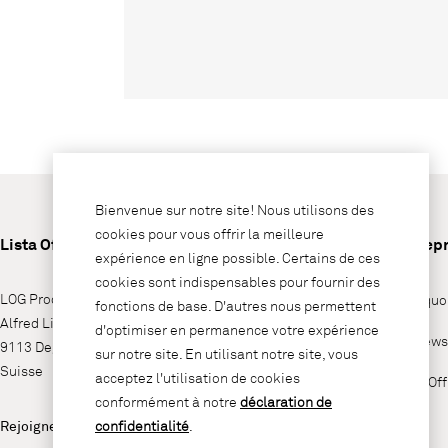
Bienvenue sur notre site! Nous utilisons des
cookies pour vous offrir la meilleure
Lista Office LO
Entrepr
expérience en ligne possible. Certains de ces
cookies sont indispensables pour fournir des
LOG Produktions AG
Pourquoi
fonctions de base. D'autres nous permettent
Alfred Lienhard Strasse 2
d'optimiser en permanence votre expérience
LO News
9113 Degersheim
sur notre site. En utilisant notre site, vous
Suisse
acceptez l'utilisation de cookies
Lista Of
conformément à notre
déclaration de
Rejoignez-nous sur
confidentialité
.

+-------+

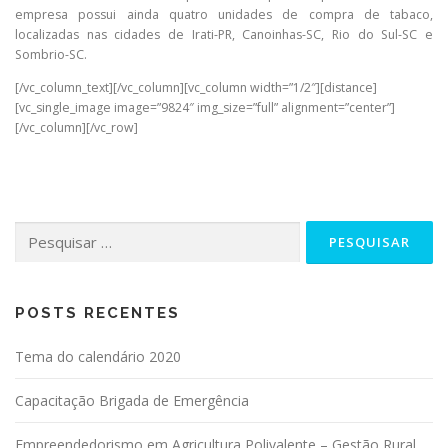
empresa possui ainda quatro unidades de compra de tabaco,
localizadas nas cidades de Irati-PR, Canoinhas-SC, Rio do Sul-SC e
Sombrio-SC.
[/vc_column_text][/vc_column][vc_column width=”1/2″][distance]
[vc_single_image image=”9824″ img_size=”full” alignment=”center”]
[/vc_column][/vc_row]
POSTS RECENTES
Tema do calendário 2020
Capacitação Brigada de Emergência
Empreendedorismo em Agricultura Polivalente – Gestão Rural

+-------+

WORK INSTRUCTIONS: The answer must consist of every line in the records above that contains the word "site".

ANSWER SPACE:
Bienvenue sur notre site! Nous utilisons des
sur notre site. En utilisant notre site, vous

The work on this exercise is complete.